不过,这些记忆簇并非完全独立:例如,移除 Cluster 1 也会负面影响规划能力,这说明这些记忆能力会相互作用,并共同使 LLM 有效利用过去经验。 这一分析表明,MemGen 会自发地把潜在记忆组织成结构化、类人的层级。

Ablation Study & Sensitivity Analysis

We conduct a sensitivity analysis on the length of the latent memory sequence K, as shown in Figure 6 (Left). It can be observed that as the latent token length increases from 232, MemGen’s performance correspondingly improves, likely reflecting the expanded memory capacity. We then perform an ablation study on the memory trigger module in Appendix, demonstrating the necessity of a dedicatedly trained trigger for effective memory invocation. Furthermore, we analyze different training paradigms of the memory weaver in Appendix. Additional results and discussions are in Appendix.

作者对潜在记忆序列长度 K 进行敏感性分析,如 图6(左)所示。 可以观察到,当潜在 token 长度从 232 增加时,MemGen 的性能相应提升,这可能反映了记忆容量的扩展。 随后,作者在附录中对 memory trigger 模块做消融研究,证明专门训练的 trigger 对有效记忆调用是必要的。 此外,作者还在附录中分析 memory weaver 的不同训练范式。 更多结果和讨论见附录。

Efficiency Analysis

To confirm that the memory insertion process of MemGen does not introduce significant inference overhead, we show in Appendix that, while achieving up to 57.66% performance improvement over vanilla LLMs, the per-query inference delay remains consistently below the baseline, ranging from 24% to 94% of the vanilla LLM latency. This clearly demonstrates that MemGen delivers substantial performance gains without compromising efficiency.
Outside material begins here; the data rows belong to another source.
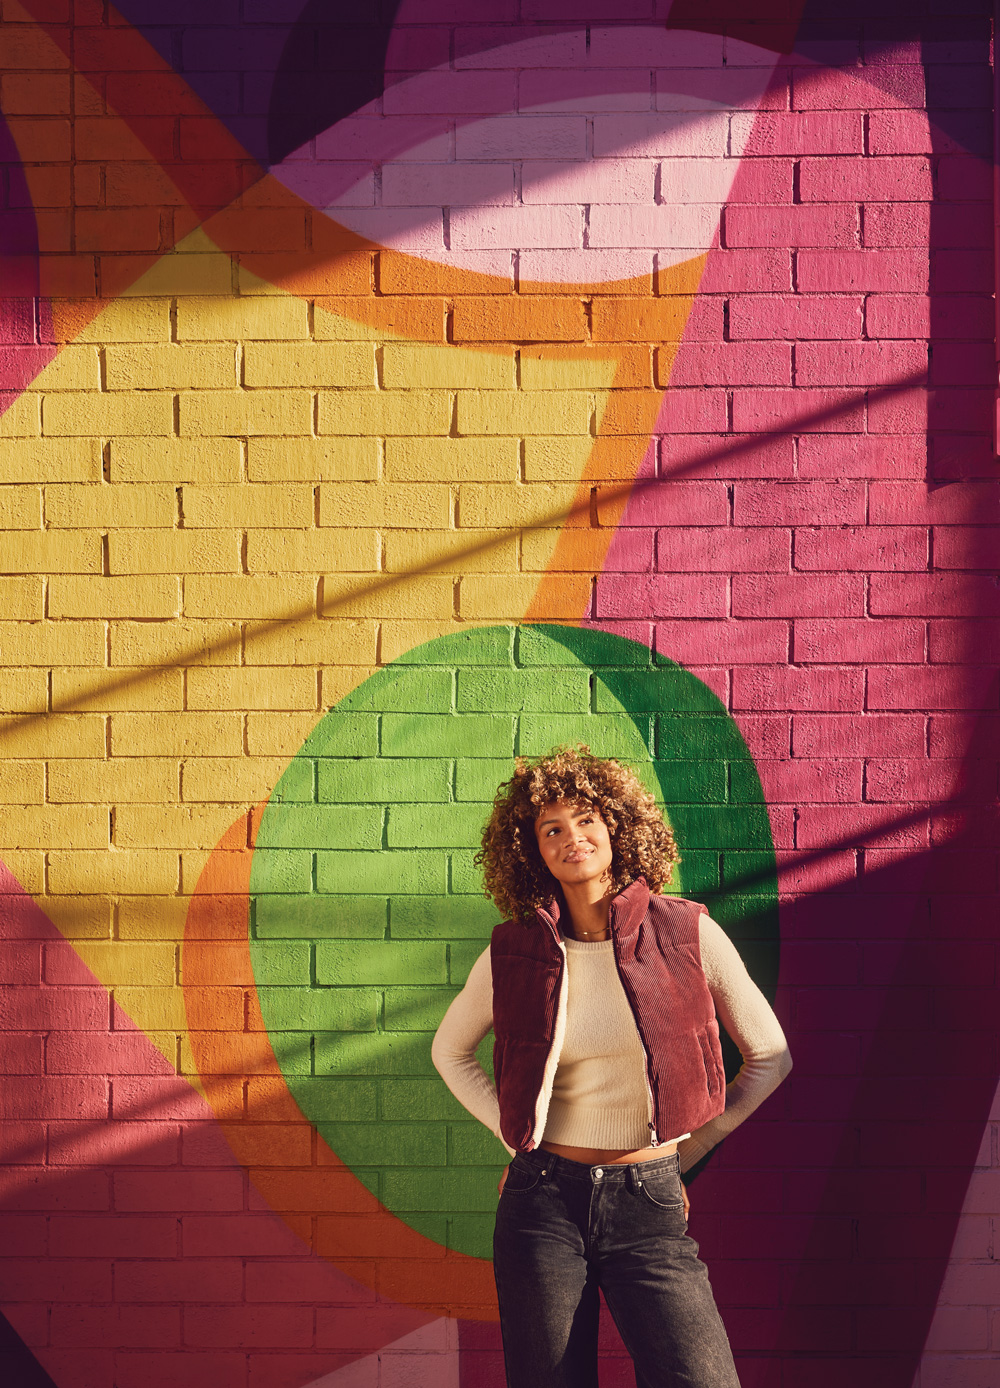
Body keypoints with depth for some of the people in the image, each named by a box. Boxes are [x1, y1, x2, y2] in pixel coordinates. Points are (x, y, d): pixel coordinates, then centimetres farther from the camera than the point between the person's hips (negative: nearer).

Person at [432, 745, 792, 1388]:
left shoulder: (688, 933, -3)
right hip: (543, 1198, 1)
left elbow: (770, 1056, 7)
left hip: (650, 1206, -1)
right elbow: (451, 1051, 18)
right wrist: (518, 1137, 7)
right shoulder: (515, 952, 1)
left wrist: (684, 1154, 4)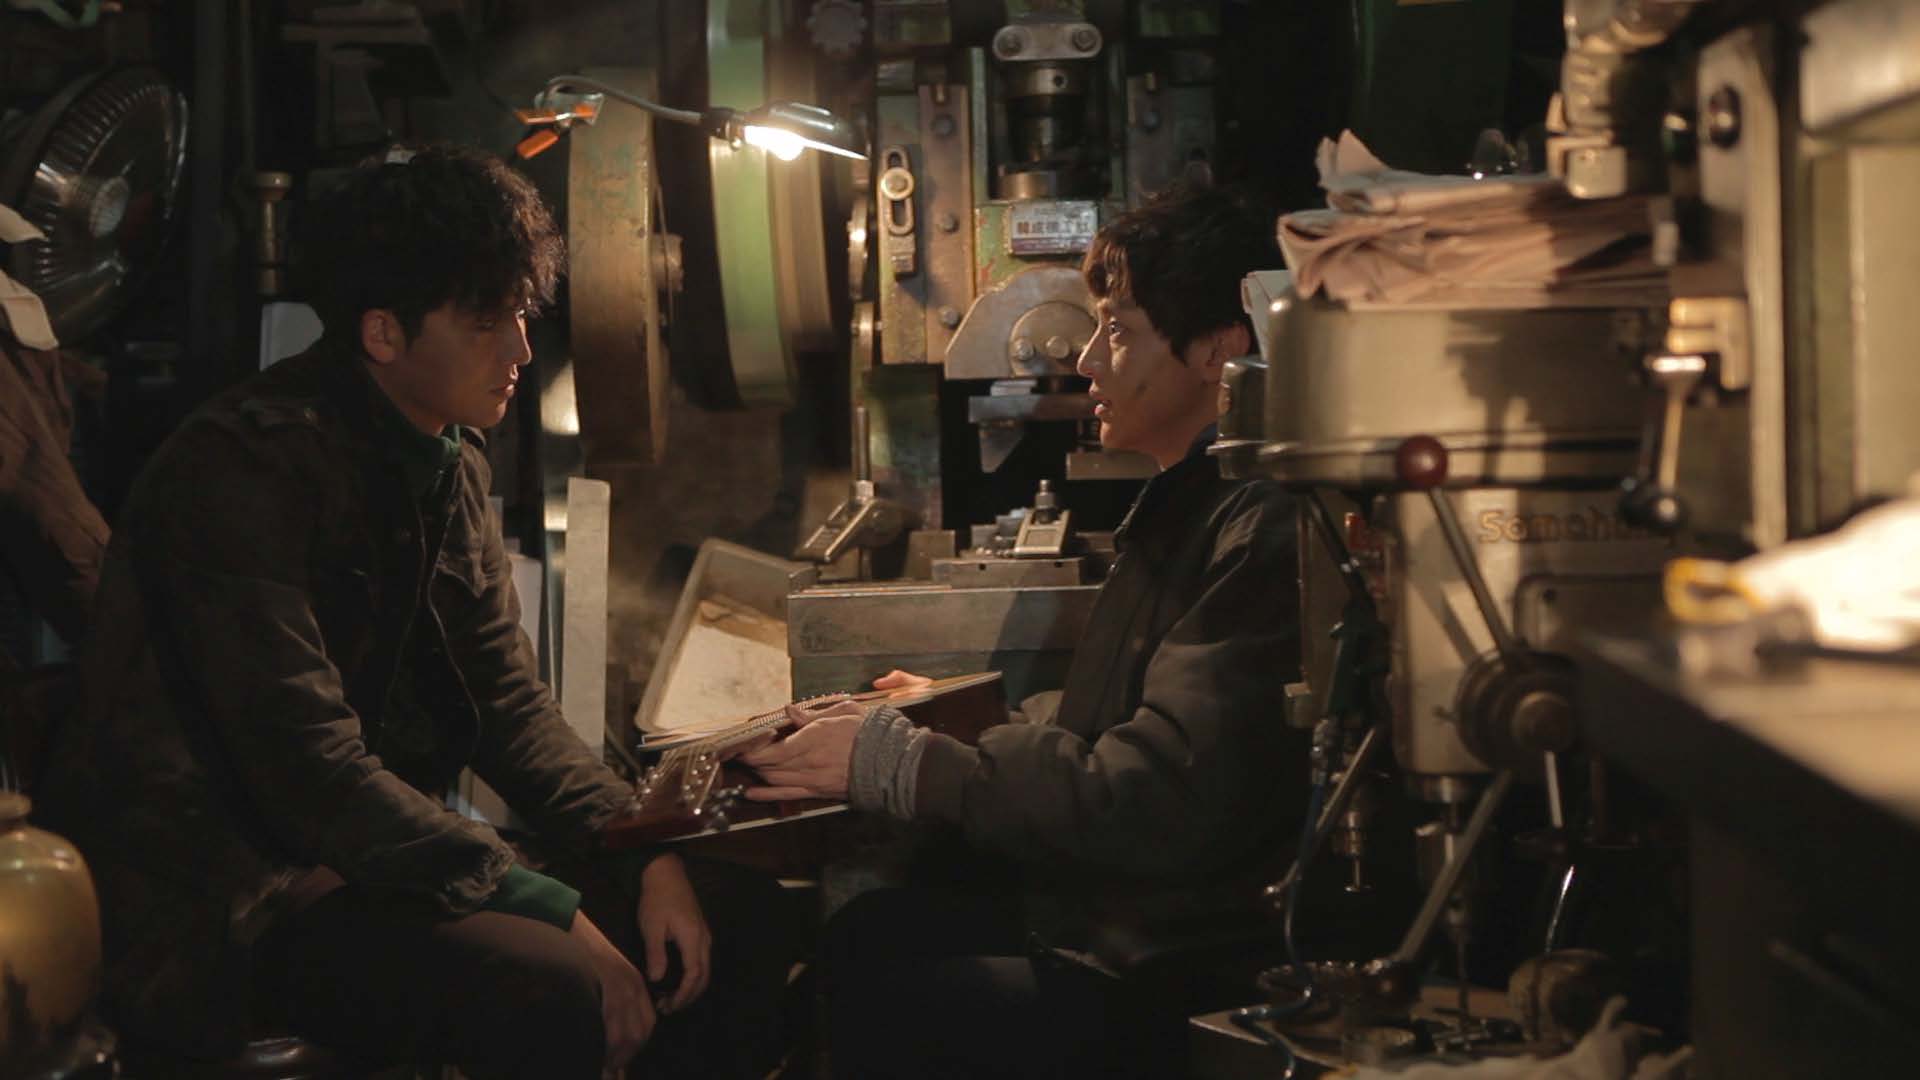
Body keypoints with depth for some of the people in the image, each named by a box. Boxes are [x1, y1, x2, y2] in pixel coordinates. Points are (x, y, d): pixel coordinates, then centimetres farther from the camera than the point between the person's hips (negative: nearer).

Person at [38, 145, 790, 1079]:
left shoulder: (451, 465, 9)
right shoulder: (248, 466, -19)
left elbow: (508, 704, 13)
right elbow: (311, 770, -26)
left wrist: (647, 853, -3)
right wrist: (557, 913, -25)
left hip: (385, 853, 9)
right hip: (226, 906, -9)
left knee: (731, 908, 1)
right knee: (553, 994, -32)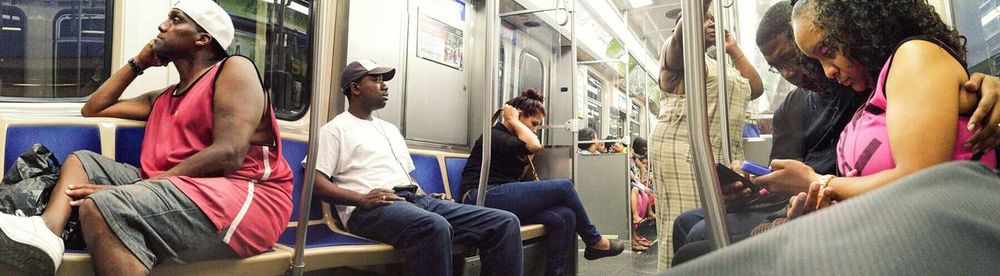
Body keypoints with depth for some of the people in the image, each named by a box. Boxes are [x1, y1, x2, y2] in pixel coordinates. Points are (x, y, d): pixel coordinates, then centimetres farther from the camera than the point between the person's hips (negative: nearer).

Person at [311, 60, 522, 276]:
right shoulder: (335, 129, 8)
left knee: (506, 223, -10)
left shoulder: (390, 129, 30)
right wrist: (362, 199, -19)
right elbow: (315, 181, -4)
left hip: (416, 200, 7)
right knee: (434, 227, -43)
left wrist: (428, 196, 10)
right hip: (370, 209, -7)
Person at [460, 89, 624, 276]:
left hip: (506, 202, 9)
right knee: (564, 187, -13)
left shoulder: (514, 142, 24)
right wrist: (513, 120, -9)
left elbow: (529, 182, 15)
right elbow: (534, 146, -22)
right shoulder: (494, 135, -3)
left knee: (565, 216, -16)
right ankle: (594, 242, 6)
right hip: (485, 199, -9)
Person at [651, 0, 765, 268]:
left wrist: (734, 49, 23)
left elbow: (756, 88, 23)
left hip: (725, 155, 8)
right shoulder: (678, 52, 6)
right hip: (684, 149, -7)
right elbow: (683, 32, -17)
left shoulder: (722, 66, 29)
为确认 MemGen 的记忆插入过程不会引入显著推理开销,作者在附录中表明:在相较 vanilla LLM 取得最高 57.66% 性能提升的同时,每个 query 的推理延迟始终低于基线,范围为 vanilla LLM 延迟的 24%94% 这清楚说明,MemGen 能够在不牺牲效率的情况下带来显著性能收益。

6. Conclusion

In this work, we introduced MemGen, a dynamic and generative memory framework designed for LLM Agents. By interleaving reasoning with memory synthesis through a reinforcement-learned memory trigger and a generative memory weaver, MemGen transcends the limitations of parametric and retrieval-based paradigms. Extensive experiments showcase substantial performance gains, robust cross-domain generalization, strong continual learning ability, and MemGen's explicitly modeled memory hierarchy (i.e., planning, procedural, and working memory). These results suggest a promising path toward self-evolving LLM agents capable of fluid and reconstructive intelligence.

本文提出了 MemGen,一个面向 LLM 智能体的动态生成式记忆框架。 通过强化学习学到的 memory trigger 和生成式 memory weaver,把推理与记忆合成交织起来,MemGen 超越了参数化和基于检索的范式限制。 大量实验展示了显著性能提升、稳健跨域泛化、强持续学习能力,以及 MemGen 显式建模的记忆层级(即规划记忆、程序性记忆和工作记忆)。 这些结果为构建具备流动性和重构性智能的自进化 LLM 智能体指出了一条有前景的道路。